In a landmark decision delivered on 22 October 2025, the United Kingdom’s Supreme Court has ruled in favour of the Federal Republic of Nigeria, dismissing an appeal by Process & Industrial Developments Ltd (P&ID) and affirming that Nigeria is entitled to recover £44 million in legal costs in sterling rather than in naira.
Background: The P&ID Dispute
The ruling stems from a long-running arbitration battle between Nigeria and P&ID over a 2010 gas supply and processing agreement. Under the contract, Nigeria was to provide “wet gas” that P&ID would process into lean gas for power generation. The project never took off — Nigeria did not supply gas, and P&ID never built the processing plant.

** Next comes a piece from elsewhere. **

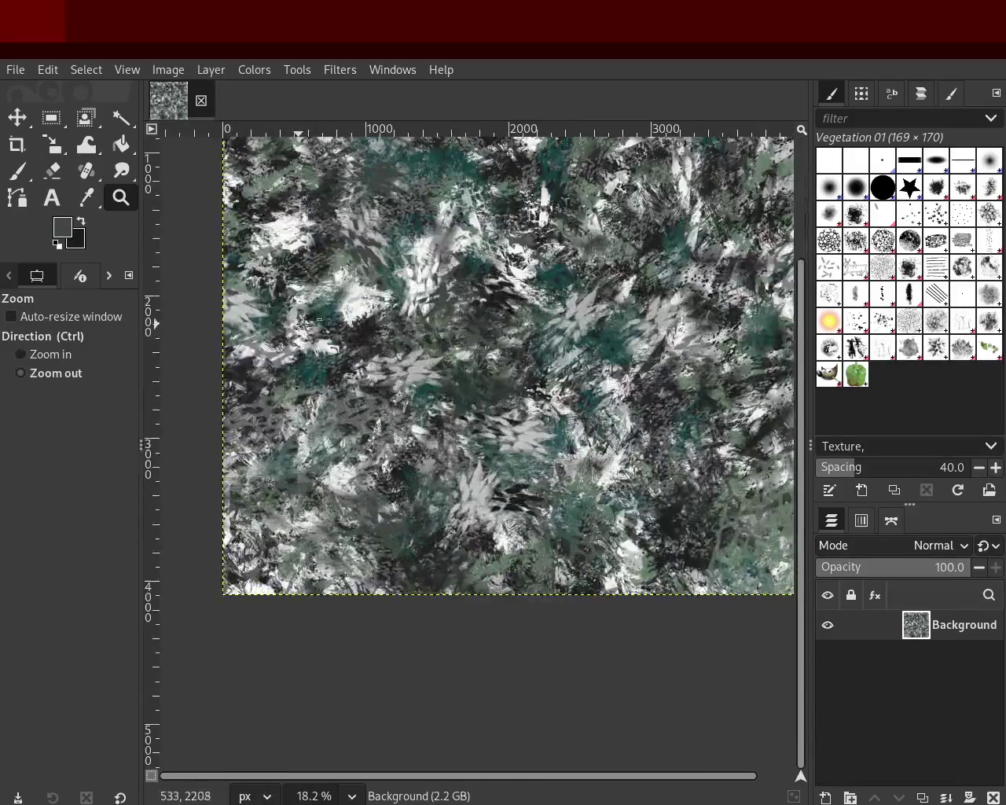
ctrl+scroll(540, 283, up, 1)
ctrl+scroll(626, 343, down, 2)
ctrl+scroll(626, 343, up, 1)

In 2017, an arbitral tribunal awarded P&ID US$6.6 billion in damages, which later grew to over US$11 billion with interest. Nigeria challenged the award, alleging fraud, bribery, and misuse of confidential documents by P&ID.
In October 2023, the UK Commercial Court voided the arbitral award, agreeing that it had been obtained through fraud and public policy violations, and ordered P&ID to pay Nigeria’s legal costs.
The Supreme Court’s Ruling
P&ID later appealed, contesting the currency in which those costs were to be paid. The Supreme Court — led by Lord Reed and a panel of justices — unanimously ruled that Nigeria should receive its legal costs in sterling, as the expenses had been incurred and billed in that currency.